The gun’s main weaknesses were built into the concept. Its 20 mm shells were fast and useful, but they lacked the destructive power and reach of heavier 37 mm and 40 mm anti-aircraft guns. By the middle and later years of the war, Allied aircraft were faster, better armoured and often attacked in greater numbers. A 20 mm gun needed hits, sometimes many hits, to bring down a robust aircraft. The small 20-round magazines also limited sustained fire. The crew had to expose themselves while feeding the guns, and the weapon consumed ammunition at a tremendous rate. A well-supplied detachment could create a frightening wall of fire, but without a steady flow of magazines its power quickly dropped.
Despite those weaknesses, the 2 cm Flakvierling 38 was successful within its intended low-altitude role. It was mechanically straightforward, compact for a four-gun mounting, and adaptable to many platforms. It could be towed, fixed in position, installed on ships or mounted on vehicles. Its psychological effect was considerable. The sound of four 20 mm cannon firing together was distinctive, and the stream of tracer could be intimidating to pilots and infantry alike.
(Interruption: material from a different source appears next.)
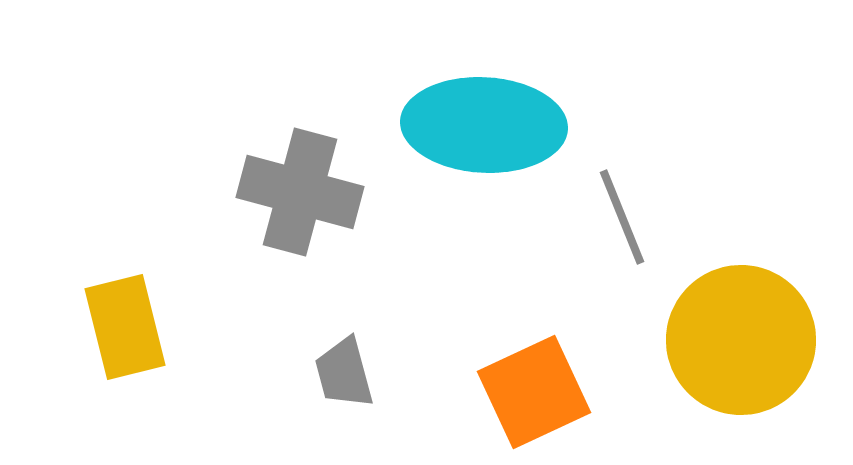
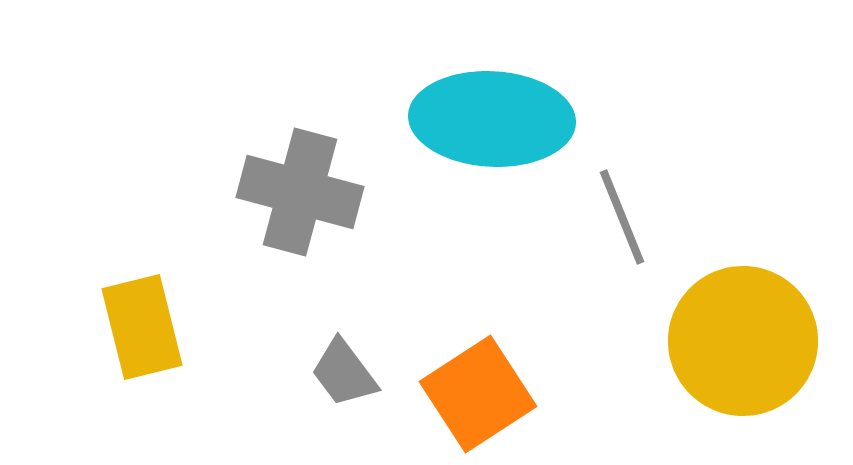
cyan ellipse: moved 8 px right, 6 px up
yellow rectangle: moved 17 px right
yellow circle: moved 2 px right, 1 px down
gray trapezoid: rotated 22 degrees counterclockwise
orange square: moved 56 px left, 2 px down; rotated 8 degrees counterclockwise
For ground troops caught in the open, the weapon was especially dangerous because it combined automatic fire with explosive shells, giving it far more destructive effect than ordinary machine-gun fire.
By 1944 and 1945, the system was no longer a complete answer to Allied air superiority, but it remained useful because Germany needed every available weapon to defend against fighter-bombers and low-level attacks. It was often seen around important roads, bridges, railheads, airfields and command areas. In the final fighting, it was just as likely to be fired horizontally at advancing infantry or vehicles as upward at aircraft. This dual use is one reason the weapon has remained so well known. It symbolised the German attempt to defend against air attack with dense automatic fire, but it also became one of the most feared close-range ground weapons in the German arsenal.
The 2 cm Flakvierling 38 was therefore not simply four small cannon bolted together. It was a practical answer to a real tactical problem: how to hit low-flying aircraft during a brief engagement. Its designers solved that problem by multiplying the number of barrels and accepting the penalties of weight, ammunition consumption and constant reloading. Around 3,768 were built, and they served on nearly every front used by German forces. Firing powerful 20 x 138 mm B ammunition, crewed by about eight men, and capable of throwing hundreds of explosive shells per minute, it was one of the most formidable light anti-aircraft weapons of the war and one of the most dangerous when turned against ground targets.